Farceurs ! farceurs ! et triples saltimbanques ! qui font le saut du tremplin sur leur propre cœur pour atteindre à quelque chose.

J’ai eu, aussi, moi, mon époque nerveuse, mon époque sentimentale, et j’en porte encore, comme un galérien, la marque au cou. Avec ma main brûlée j’ai le droit maintenant d’écrire des phrases sur la nature du feu. Tu m’as connu comme cette période venait de se clore, et arrivé à l’âge d’homme. Mais avant, autrefois, j’ai cru à la réalité de la poésie, dans la vie, à la beauté plastique des passions, etc. J’avais une admiration égale pour tous les tapages ; j’en été assourdi et je les ai distingués.
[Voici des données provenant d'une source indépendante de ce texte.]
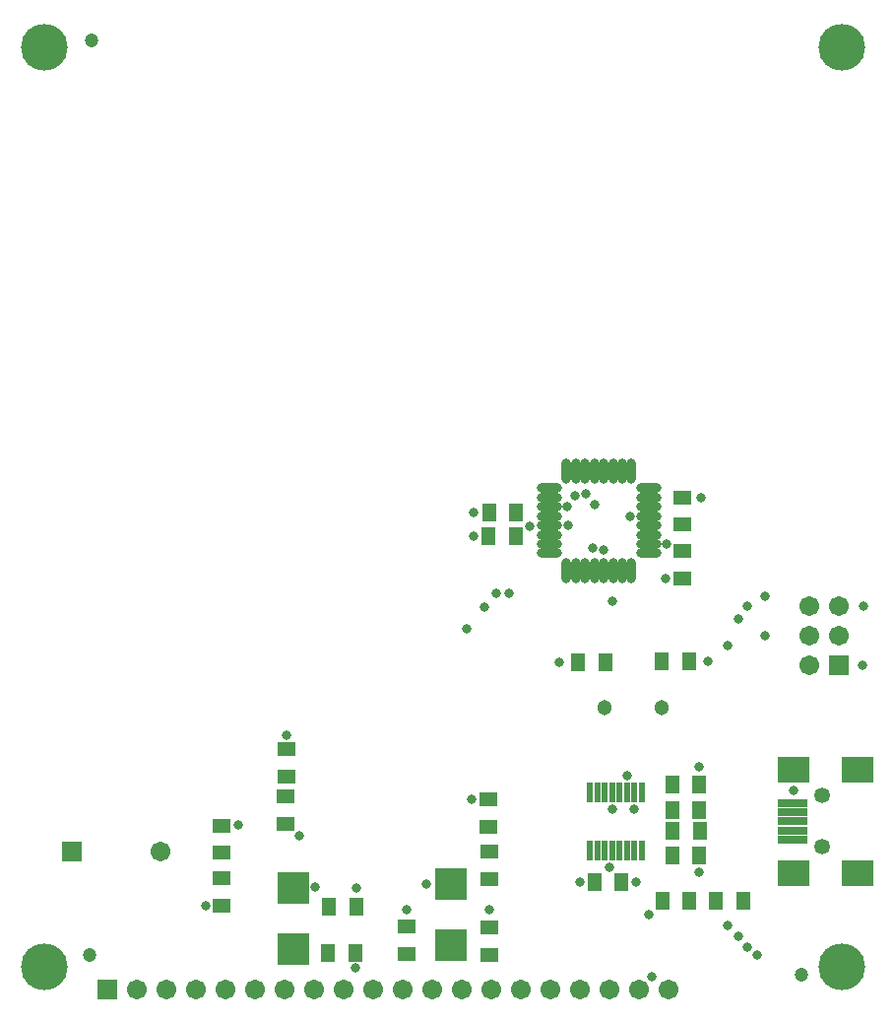
<source format=gts>
%FSLAX25Y25*%
%MOIN*%
G70*
G01*
G75*
G04 Layer_Color=8388736*
%ADD10R,0.04134X0.05118*%
%ADD11R,0.05118X0.04134*%
%ADD12R,0.10000X0.10000*%
%ADD13R,0.09055X0.01969*%
%ADD14R,0.09843X0.07874*%
%ADD15O,0.02362X0.07677*%
%ADD16O,0.07677X0.02362*%
%ADD17R,0.01400X0.06000*%
%ADD18C,0.03937*%
%ADD19C,0.01500*%
%ADD20C,0.03000*%
%ADD21C,0.01000*%
%ADD22R,0.05906X0.05906*%
%ADD23C,0.05906*%
%ADD24R,0.05906X0.05906*%
%ADD25C,0.05906*%
%ADD26C,0.04331*%
%ADD27R,0.05906X0.05906*%
%ADD28C,0.04500*%
%ADD29C,0.15000*%
%ADD30C,0.02400*%
%ADD31C,0.00787*%
%ADD32C,0.02000*%
%ADD33C,0.02362*%
%ADD34C,0.00984*%
%ADD35C,0.00200*%
%ADD36C,0.00800*%
%ADD37C,0.01200*%
%ADD38C,0.00591*%
%ADD39R,0.03607X0.07933*%
%ADD40R,0.04934X0.05918*%
%ADD41R,0.05918X0.04934*%
%ADD42R,0.10800X0.10800*%
%ADD43R,0.09855X0.02769*%
%ADD44R,0.10642X0.08674*%
%ADD45O,0.03162X0.08477*%
%ADD46O,0.08477X0.03162*%
%ADD47R,0.02200X0.06800*%
%ADD48C,0.04737*%
%ADD49R,0.06706X0.06706*%
%ADD50C,0.06706*%
%ADD51R,0.06706X0.06706*%
%ADD52C,0.06706*%
%ADD53C,0.05131*%
%ADD54R,0.06706X0.06706*%
%ADD55C,0.05300*%
%ADD56C,0.15800*%
%ADD57C,0.03200*%
D40*
X336701Y152792D02*
D03*
X327449D02*
D03*
X336704Y176683D02*
D03*
X327452D02*
D03*
X310377Y143905D02*
D03*
X301125D02*
D03*
X265295Y260882D02*
D03*
X274547D02*
D03*
X265421Y268810D02*
D03*
X274673D02*
D03*
X220243Y119894D02*
D03*
X210991D02*
D03*
X333067Y218428D02*
D03*
X323815D02*
D03*
X295512Y218196D02*
D03*
X304764D02*
D03*
X211352Y135451D02*
D03*
X220604D02*
D03*
X336740Y161230D02*
D03*
X327488D02*
D03*
X342383Y137548D02*
D03*
X351635D02*
D03*
X336683Y168207D02*
D03*
X327431D02*
D03*
X324095Y137500D02*
D03*
X333347D02*
D03*
D41*
X330723Y246554D02*
D03*
Y255806D02*
D03*
X330792Y273856D02*
D03*
Y264604D02*
D03*
X237604Y128739D02*
D03*
Y119487D02*
D03*
X175046Y135872D02*
D03*
Y145124D02*
D03*
X196666Y163398D02*
D03*
Y172650D02*
D03*
X265386Y171811D02*
D03*
Y162559D02*
D03*
X265421Y119013D02*
D03*
X265421Y128265D02*
D03*
X175021Y153648D02*
D03*
Y162900D02*
D03*
X196914Y179454D02*
D03*
Y188706D02*
D03*
X265401Y154141D02*
D03*
Y144889D02*
D03*
D42*
X199091Y121156D02*
D03*
Y141856D02*
D03*
X252399Y122330D02*
D03*
Y143030D02*
D03*
D43*
X368146Y170582D02*
D03*
Y167432D02*
D03*
Y164282D02*
D03*
Y161133D02*
D03*
Y157983D02*
D03*
D44*
X390193Y146763D02*
D03*
X368540D02*
D03*
X390193Y181802D02*
D03*
X368540D02*
D03*
D45*
X291645Y282683D02*
D03*
X294795Y282683D02*
D03*
X297945Y282683D02*
D03*
X301094D02*
D03*
X304244D02*
D03*
X307393D02*
D03*
X310543D02*
D03*
X313693D02*
D03*
X313693Y249219D02*
D03*
X310543D02*
D03*
X307393Y249219D02*
D03*
X304244Y249219D02*
D03*
X301094D02*
D03*
X297945D02*
D03*
X294795D02*
D03*
X291645D02*
D03*
D46*
X319402Y276975D02*
D03*
Y273825D02*
D03*
Y270676D02*
D03*
Y267526D02*
D03*
Y264376D02*
D03*
Y261227D02*
D03*
Y258077D02*
D03*
Y254928D02*
D03*
X285937D02*
D03*
Y258077D02*
D03*
Y261227D02*
D03*
Y264376D02*
D03*
Y267526D02*
D03*
Y270676D02*
D03*
Y273825D02*
D03*
Y276975D02*
D03*
D47*
X317057Y174039D02*
D03*
X314557D02*
D03*
X312057D02*
D03*
X309557D02*
D03*
X307057D02*
D03*
X304557Y174039D02*
D03*
X302057Y174039D02*
D03*
X299557D02*
D03*
Y154539D02*
D03*
X302057D02*
D03*
X304557D02*
D03*
X307057D02*
D03*
X309557D02*
D03*
X312057D02*
D03*
X314557D02*
D03*
X317057D02*
D03*
D48*
X130842Y428461D02*
D03*
X130103Y119018D02*
D03*
X371277Y112311D02*
D03*
D49*
X383869Y216935D02*
D03*
D50*
X373869D02*
D03*
X383869Y226935D02*
D03*
X373869D02*
D03*
X383869Y236935D02*
D03*
X373869D02*
D03*
X146075Y107355D02*
D03*
X156075D02*
D03*
X166075D02*
D03*
X176075D02*
D03*
X186075D02*
D03*
X196075D02*
D03*
X206075D02*
D03*
X216075D02*
D03*
X226075D02*
D03*
X236075D02*
D03*
X246075D02*
D03*
X256075D02*
D03*
X266075D02*
D03*
X276075D02*
D03*
X286075D02*
D03*
X296075D02*
D03*
X306075D02*
D03*
X316075D02*
D03*
X326075D02*
D03*
D51*
X124220Y153930D02*
D03*
D52*
X154220D02*
D03*
D53*
X323839Y202848D02*
D03*
X304627D02*
D03*
D54*
X136075Y107355D02*
D03*
D55*
X378382Y155621D02*
D03*
Y172944D02*
D03*
D56*
X385000Y425994D02*
D03*
X115000D02*
D03*
Y115000D02*
D03*
X385000D02*
D03*
D57*
X368398Y174724D02*
D03*
X265421Y134314D02*
D03*
X244192Y143030D02*
D03*
X237604Y134510D02*
D03*
X319493Y132899D02*
D03*
X306134Y148869D02*
D03*
X296363Y143905D02*
D03*
X315380D02*
D03*
X312057Y179837D02*
D03*
X314557Y168376D02*
D03*
X307057Y168267D02*
D03*
X339654Y218428D02*
D03*
X289212Y218196D02*
D03*
X392065Y236935D02*
D03*
X391921Y216935D02*
D03*
X359044Y226935D02*
D03*
Y240325D02*
D03*
X325183Y246554D02*
D03*
X337377Y273856D02*
D03*
X260275Y268810D02*
D03*
X260306Y260882D02*
D03*
X279086Y264247D02*
D03*
X292083Y264376D02*
D03*
X292039Y270676D02*
D03*
X313250Y267526D02*
D03*
X325535Y258077D02*
D03*
X272323Y241559D02*
D03*
X267768Y241368D02*
D03*
X298298Y274976D02*
D03*
X294518Y274574D02*
D03*
X301096Y271266D02*
D03*
X257985Y229345D02*
D03*
X264035Y236799D02*
D03*
X300425Y256632D02*
D03*
X304322Y256100D02*
D03*
X259616Y171811D02*
D03*
X336704Y182595D02*
D03*
X336701Y147195D02*
D03*
X320431Y111882D02*
D03*
X307197Y238614D02*
D03*
X346143Y128971D02*
D03*
X349764Y125375D02*
D03*
X353023Y121780D02*
D03*
Y236935D02*
D03*
X349764Y232723D02*
D03*
X346143Y223757D02*
D03*
X356160Y119080D02*
D03*
X220223Y114865D02*
D03*
X220691Y141594D02*
D03*
X206685Y142110D02*
D03*
X196964Y193440D02*
D03*
X201109Y159447D02*
D03*
X180622Y162925D02*
D03*
X169492Y135594D02*
D03*
M02*

</source>
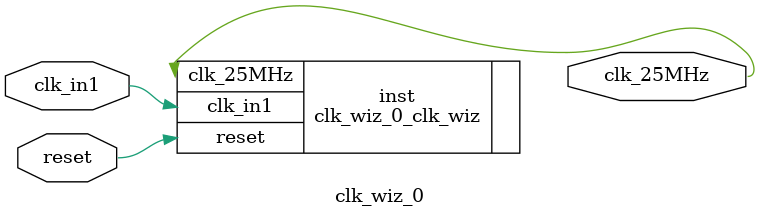
<source format=v>


`timescale 1ps/1ps

(* CORE_GENERATION_INFO = "clk_wiz_0,clk_wiz_v6_0_4_0_0,{component_name=clk_wiz_0,use_phase_alignment=true,use_min_o_jitter=false,use_max_i_jitter=false,use_dyn_phase_shift=false,use_inclk_switchover=false,use_dyn_reconfig=false,enable_axi=0,feedback_source=FDBK_AUTO,PRIMITIVE=MMCM,num_out_clk=1,clkin1_period=10.000,clkin2_period=10.000,use_power_down=false,use_reset=true,use_locked=false,use_inclk_stopped=false,feedback_type=SINGLE,CLOCK_MGR_TYPE=NA,manual_override=false}" *)

module clk_wiz_0 
 (
  // Clock out ports
  output        clk_25MHz,
  // Status and control signals
  input         reset,
 // Clock in ports
  input         clk_in1
 );

  clk_wiz_0_clk_wiz inst
  (
  // Clock out ports  
  .clk_25MHz(clk_25MHz),
  // Status and control signals               
  .reset(reset), 
 // Clock in ports
  .clk_in1(clk_in1)
  );

endmodule

</source>
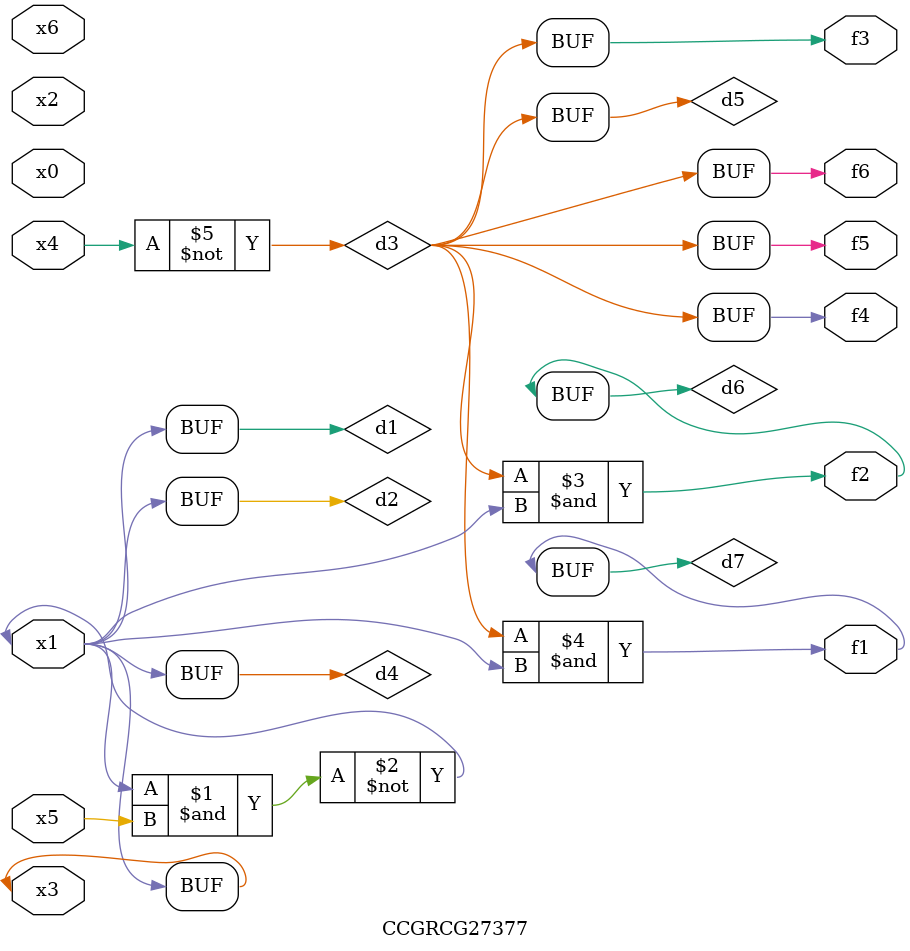
<source format=v>
module CCGRCG27377(
	input x0, x1, x2, x3, x4, x5, x6,
	output f1, f2, f3, f4, f5, f6
);

	wire d1, d2, d3, d4, d5, d6, d7;

	buf (d1, x1, x3);
	nand (d2, x1, x5);
	not (d3, x4);
	buf (d4, d1, d2);
	buf (d5, d3);
	and (d6, d3, d4);
	and (d7, d3, d4);
	assign f1 = d7;
	assign f2 = d6;
	assign f3 = d5;
	assign f4 = d5;
	assign f5 = d5;
	assign f6 = d5;
endmodule

</source>
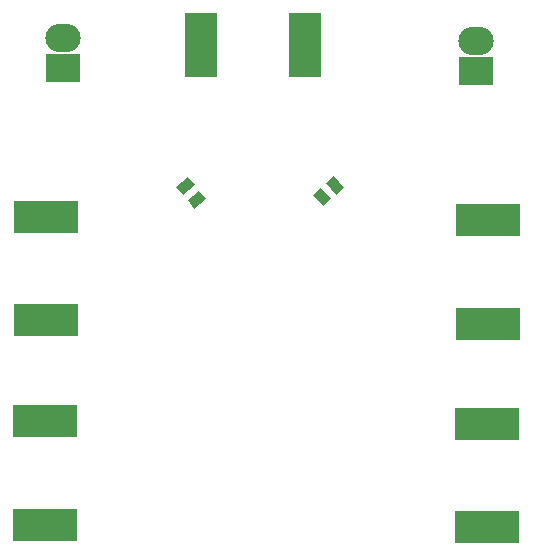
<source format=gbs>
%TF.GenerationSoftware,KiCad,Pcbnew,(2017-10-17 revision 537804b)-master*%
%TF.CreationDate,2018-09-04T11:21:01+02:00*%
%TF.ProjectId,rf_matching,72665F6D61746368696E672E6B696361,rev?*%
%TF.SameCoordinates,Original*%
%TF.FileFunction,Soldermask,Bot*%
%TF.FilePolarity,Negative*%
%FSLAX46Y46*%
G04 Gerber Fmt 4.6, Leading zero omitted, Abs format (unit mm)*
G04 Created by KiCad (PCBNEW (2017-10-17 revision 537804b)-master) date Tuesday, 04 September 2018 'AMt' 11:21:01*
%MOMM*%
%LPD*%
G01*
G04 APERTURE LIST*
%ADD10R,3.000000X2.400000*%
%ADD11O,3.000000X2.400000*%
%ADD12C,0.900000*%
%ADD13C,0.100000*%
%ADD14R,5.480000X2.820000*%
%ADD15R,2.820000X5.480000*%
G04 APERTURE END LIST*
D10*
%TO.C,J3*%
X184450000Y-77550000D03*
D11*
X184450000Y-75010000D03*
%TD*%
%TO.C,J5*%
X149475000Y-74810000D03*
D10*
X149475000Y-77350000D03*
%TD*%
D12*
%TO.C,R1*%
X159867909Y-87300467D03*
D13*
G36*
X160655092Y-87227375D02*
X159659235Y-88062999D01*
X159080726Y-87373559D01*
X160076583Y-86537935D01*
X160655092Y-87227375D01*
X160655092Y-87227375D01*
G37*
D12*
X160832091Y-88449533D03*
D13*
G36*
X161619274Y-88376441D02*
X160623417Y-89212065D01*
X160044908Y-88522625D01*
X161040765Y-87687001D01*
X161619274Y-88376441D01*
X161619274Y-88376441D01*
G37*
%TD*%
D12*
%TO.C,R2*%
X172549533Y-87267909D03*
D13*
G36*
X172476441Y-86480726D02*
X173312065Y-87476583D01*
X172622625Y-88055092D01*
X171787001Y-87059235D01*
X172476441Y-86480726D01*
X172476441Y-86480726D01*
G37*
D12*
X171400467Y-88232091D03*
D13*
G36*
X171327375Y-87444908D02*
X172162999Y-88440765D01*
X171473559Y-89019274D01*
X170637935Y-88023417D01*
X171327375Y-87444908D01*
X171327375Y-87444908D01*
G37*
%TD*%
D14*
%TO.C,J1*%
X148080000Y-89920000D03*
X148080000Y-98680000D03*
%TD*%
%TO.C,J2*%
X185520000Y-90220000D03*
X185520000Y-98980000D03*
%TD*%
D15*
%TO.C,J4*%
X169980000Y-75380000D03*
X161220000Y-75380000D03*
%TD*%
D14*
%TO.C,J6*%
X185420000Y-116180000D03*
X185420000Y-107420000D03*
%TD*%
%TO.C,J7*%
X147980000Y-115980000D03*
X147980000Y-107220000D03*
%TD*%
M02*

</source>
J’aurais pu t’aimer d’une façon plus agréable pour toi, me prendre à ta surface et y rester. C’est longtemps [ce] que tu as voulu. Eh bien non, j’ai été au fond. Je n’ai pas admiré ce que tu montrais, ce que tout le monde pouvait voir, ce qui ébahissait le public. J’ai été au delà et j’y ai découvert des trésors. Un homme que tu aurais séduit et dominé ne savourerait pas, comme moi, ton cœur aimant jusqu’en ses plus petits angles. Ce que je sens pour toi n’est pas un fruit d’été, à peau lisse, qui tombe de la branche au moindre souffle et épate sur l’herbe son jus vermeil. Il tient au tronc, à l’écorce dure comme un coco, ou garnie de piquants comme les figues de Barbarie. Cela vous blesse les doigts, mais contient du lait. Quel beau temps, Louise, comme le soleil brille ! Tous mes volets sont fermés ; je t’écris dans l’ombre. Voilà deux ou trois bien belles nuits. Quels clairs de lune ! Je me sens en bon état physique et moral et j’espère que ma Bovary va reprendre un peu.